Yes, She Can! Confronting miseducation of the Church

Yes, She Can! Confronting miseducation of the Church March 23, 2017

By Cynthia Jacko

Cynthia Jacko
Cynthia Jacko

“A woman will never step foot in this pulpit! I don’t care what other churches are doing. I haven’t found a woman yet called to preach in the Bible, and if it’s not in the Bible, it won’t happen in my church!”

Shortly after this sidebar in a small Baptist church pastor’s sermon, affirming echoes of “Amen! Preach, Pastor,” reverberated in the sanctuary. Although it would be a year before I would hear God’s call for me to preach, the words of this seemingly angry pastor roared through the church and left me with a cold feeling of shame. This pastor was not the first I heard to publicly denounce women clergy. It was a long-standing widespread belief, particularly within the Baptist tradition in which I grew up.

Several years later while pursuing my Master’s degree in Counseling, I would share my calling to preach with the pastor of a church where I served as Assistant Minister of Music. With my history of ecclesial sexist doctrine, I was seeking a safe space to share my struggles in answering the call. Instead, I was further subjected to ecclesial violence with encouragement to “stay in my place.”

Unfortunately, I have heard more of these poisoning doctrinal beliefs disseminated in sermons and teachings than I wish I would have. For, these were the voices that resounded in my head while I attempted to convince God that He’d made a mistake in calling me to preach. Women do not do such things; my pastor said so. However, the more I suppressed the call, the more grieved my spirit became.

Thankfully, I surrendered to God’s pressing call and entered seminary anyhow. There, I have been blessed with a community of professors, preachers, and advisors who have been supportive and prayerful with and for me as I continue to pursue God’s will for my life.

That is my testimony of perseverance. Yet, I wonder about the many women who have developed spiritual sepsis from aborted purposes performed by the hands of men who deny women space to operate in their gifts. As I do the work of silencing the voices of the naysayers in my head, I think about the poison ecclesial patriarchy has intravenously administered through Biblical periscopes taken out of their historical context and used to silence the voices of my fellow sisters in ministry.

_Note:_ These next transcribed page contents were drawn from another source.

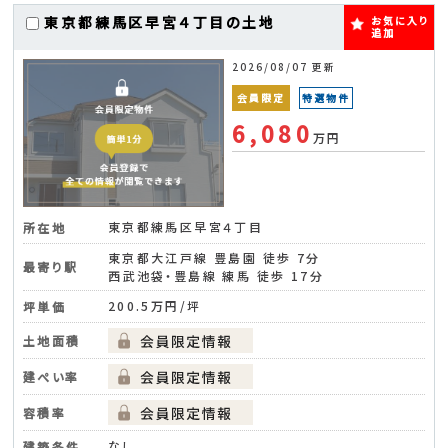
東京都練馬区早宮４丁目の土地
お気に入り
追加
2026/08/07 更新
会員限定
特選物件
6,080
万円
東京都練馬区早宮４丁目
所在地
東京都大江戸線 豊島園 徒歩 7分
最寄り駅
西武池袋・豊島線 練馬 徒歩 17分
200.5万円/坪
坪単価
土地面積
建ぺい率
容積率
なし
建築条件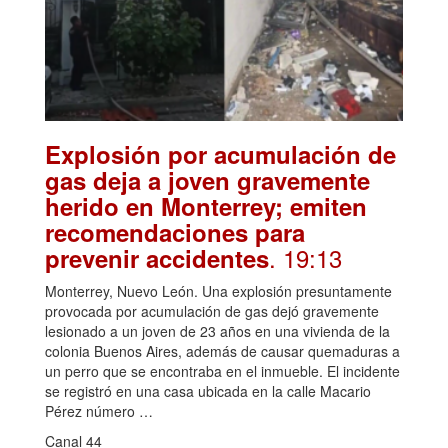
Explosión por acumulación de
gas deja a joven gravemente
herido en Monterrey; emiten
recomendaciones para
. 19:13
prevenir accidentes
Monterrey, Nuevo León. Una explosión presuntamente
provocada por acumulación de gas dejó gravemente
lesionado a un joven de 23 años en una vivienda de la
colonia Buenos Aires, además de causar quemaduras a
un perro que se encontraba en el inmueble. El incidente
se registró en una casa ubicada en la calle Macario
Pérez número …
Canal 44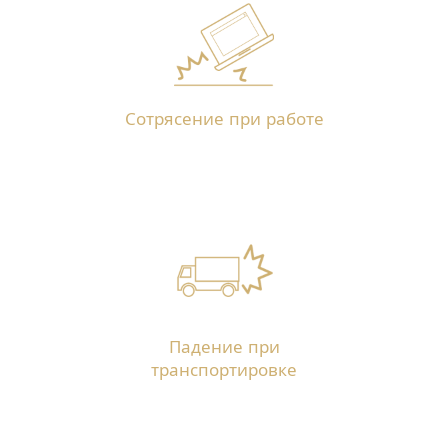
Сотрясение при работе
Падение при
транспортировке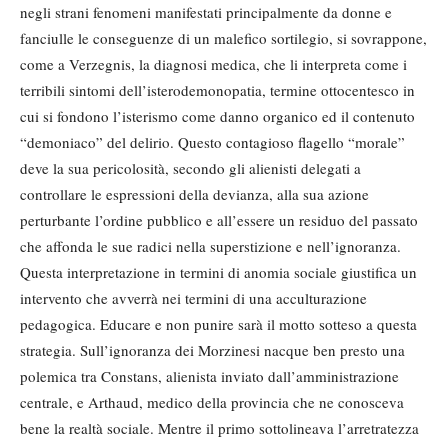
negli strani fenomeni manifestati principalmente da donne e
fanciulle le conseguenze di un malefico sortilegio, si sovrappone,
come a Verzegnis, la diagnosi medica, che li interpreta come i
terribili sintomi dell’isterodemonopatia, termine ottocentesco in
cui si fondono l’isterismo come danno organico ed il contenuto
“demoniaco” del delirio. Questo contagioso flagello “morale”
deve la sua pericolosità, secondo gli alienisti delegati a
controllare le espressioni della devianza, alla sua azione
perturbante l’ordine pubblico e all’essere un residuo del passato
che affonda le sue radici nella superstizione e nell’ignoranza.
Questa interpretazione in termini di anomia sociale giustifica un
intervento che avverrà nei termini di una acculturazione
pedagogica. Educare e non punire sarà il motto sotteso a questa
strategia. Sull’ignoranza dei Morzinesi nacque ben presto una
polemica tra Constans, alienista inviato dall’amministrazione
centrale, e Arthaud, medico della provincia che ne conosceva
bene la realtà sociale. Mentre il primo sottolineava l’arretratezza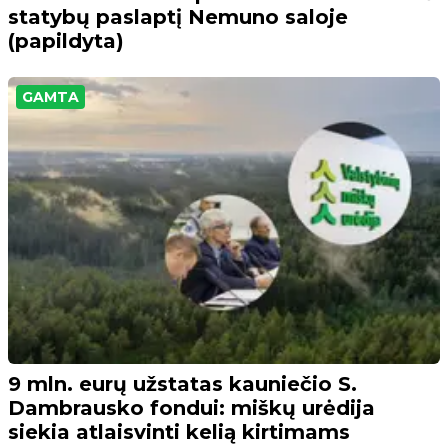
statybų paslaptį Nemuno saloje
(papildyta)
GAMTA
9 mln. eurų užstatas kauniečio S.
Dambrausko fondui: miškų urėdija
siekia atlaisvinti kelią kirtimams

Today, numerous pulpits across various faith traditions continue to lack the ministerial voice and presence of women. Excluding them denies the significant contributions of leading foremothers within the pages of the Bible. Mary, the mother of Jesus, is one of them. God sought a body to place The Word in and God chose a vessel in the form of woman. God’s selection of Mary is relational to the uniqueness of the woman preacher.

The woman is able to bring forth the Word unlike any way that a man preacher can. It does not mean her gifting to preach is better than a man’s but rather, it is equal and distinct to her body. “Location inside of a body affects how we read or preach a text; the body affects how we do the work,” says Dr. Amy McCullough, theologian and pastor of Grace United Methodist Church (2016). The woman preacher carries the text differently and thus, proclaims it from a perspective unique to both her sex and gender.

I once heard a quote restated at a retreat for the woman seminarian that has been life-giving and affirming. In fact, I have passed it on to many of my women seminarian friends whose gifts have been rejected because of the wrapping. It is this: “If the woman can carry the Word in her womb, why can’t she carry it in her mouth?” For a season, Mary’s body incubated the Word. The Word was connected to her, affecting and changing her own body. When her body could hold what was growing on the inside of it no longer, she reached a point where she had to deliver.

Out of that deliverance came salvation to a dark and broken world. Similarly, when the preacher woman declares the Word, she is birthing a thing that has the ability to set people free. She experiences great relief and joy through the delivery but feels much turmoil and agony when unable to push. In essence, the people’s liberation is bound up in hers.

Unfortunately, it is not enough for women to accept and embrace their call if ecclesial structures continue to espouse male-exclusive leadership and direct women to other “gender-appropriate” spaces. Those who have privileged positions must use their platforms to admit the miseducation of the church regarding female clergy, dismantle boundaries that deny her the right to pursue God’s plan for her life, and be intentional in creating equal spaces for current and incoming clergy women to minister and grow.

There is an urgent call for brothers to join hands with their sisters as a reconciled body that all may have a seat at the table and the power of God may be shown in the world more excellently.

Cynthia S. Jacko, a native of Lake Charles, La., is a third-year student at Duke Divinity School. With intentions to pursue chaplaincy in palliative care, in addition to congregational ministry, Cynthia served as a Pastoral Intern at Yates Baptist Church and continues to serve at Urban Ministries of Wake County. She is also the Director of Music for the Duke Divinity School Gospel Choir and Assistant Minister of Music at Poplar Springs Christian Church.

Note: The views expressed here in columns and commentaries are solely those of the authors.